▶ **DATA RECORDS**:
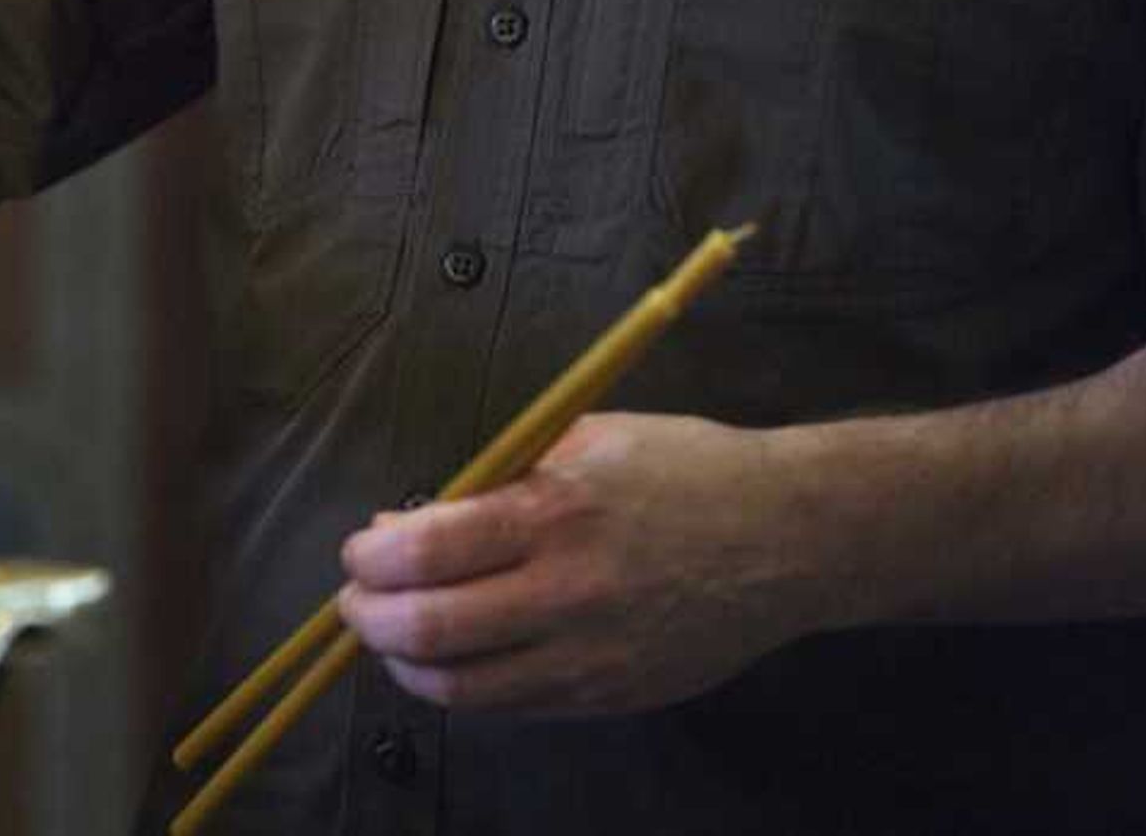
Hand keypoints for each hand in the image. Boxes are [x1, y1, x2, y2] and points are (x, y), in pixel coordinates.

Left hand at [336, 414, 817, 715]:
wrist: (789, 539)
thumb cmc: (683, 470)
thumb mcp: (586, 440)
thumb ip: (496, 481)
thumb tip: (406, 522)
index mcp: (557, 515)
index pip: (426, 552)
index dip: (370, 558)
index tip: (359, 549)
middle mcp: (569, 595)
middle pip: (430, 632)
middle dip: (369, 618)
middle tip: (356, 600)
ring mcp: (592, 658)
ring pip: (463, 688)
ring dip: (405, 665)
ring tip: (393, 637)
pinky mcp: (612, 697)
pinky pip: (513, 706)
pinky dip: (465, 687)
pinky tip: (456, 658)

▶ **PROMPT**: Please give only the number of lines above that contain the word "pinky".

▶ **ANSWER SPACE**: 4